*TASK REQUIREMENTS*
Find the line containing "- Instead, they" in the records below. Copy exactly that line and each one after it, ending at the line containing "Based on the", and nothing more.

*SUPPLIED MATERIAL*
▼

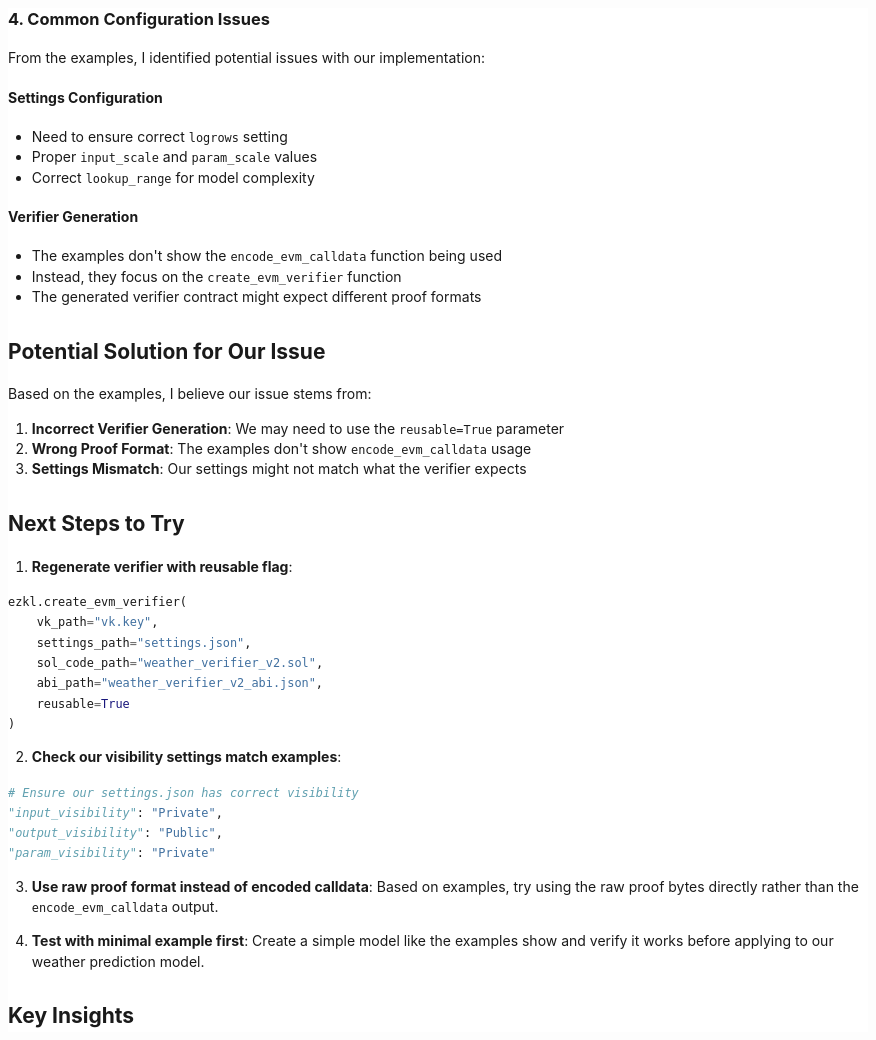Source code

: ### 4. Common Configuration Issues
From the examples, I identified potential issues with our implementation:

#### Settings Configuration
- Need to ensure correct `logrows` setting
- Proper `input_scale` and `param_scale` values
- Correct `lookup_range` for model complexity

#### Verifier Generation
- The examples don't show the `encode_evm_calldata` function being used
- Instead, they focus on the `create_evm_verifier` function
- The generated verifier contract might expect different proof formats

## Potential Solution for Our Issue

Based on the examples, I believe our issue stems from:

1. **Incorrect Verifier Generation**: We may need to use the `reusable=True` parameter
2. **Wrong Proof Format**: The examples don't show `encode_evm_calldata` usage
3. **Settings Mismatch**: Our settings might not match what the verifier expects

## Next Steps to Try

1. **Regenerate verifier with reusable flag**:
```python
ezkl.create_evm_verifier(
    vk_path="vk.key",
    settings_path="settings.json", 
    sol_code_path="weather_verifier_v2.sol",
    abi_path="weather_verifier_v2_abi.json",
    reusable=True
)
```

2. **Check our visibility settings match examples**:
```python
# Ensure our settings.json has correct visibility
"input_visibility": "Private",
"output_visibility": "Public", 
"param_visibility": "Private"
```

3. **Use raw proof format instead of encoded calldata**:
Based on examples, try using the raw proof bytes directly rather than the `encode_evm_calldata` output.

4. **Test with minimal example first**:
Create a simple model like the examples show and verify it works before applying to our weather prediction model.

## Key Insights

▲

*TASK SOLUTION*
- Instead, they focus on the `create_evm_verifier` function
- The generated verifier contract might expect different proof formats

## Potential Solution for Our Issue

Based on the examples, I believe our issue stems from:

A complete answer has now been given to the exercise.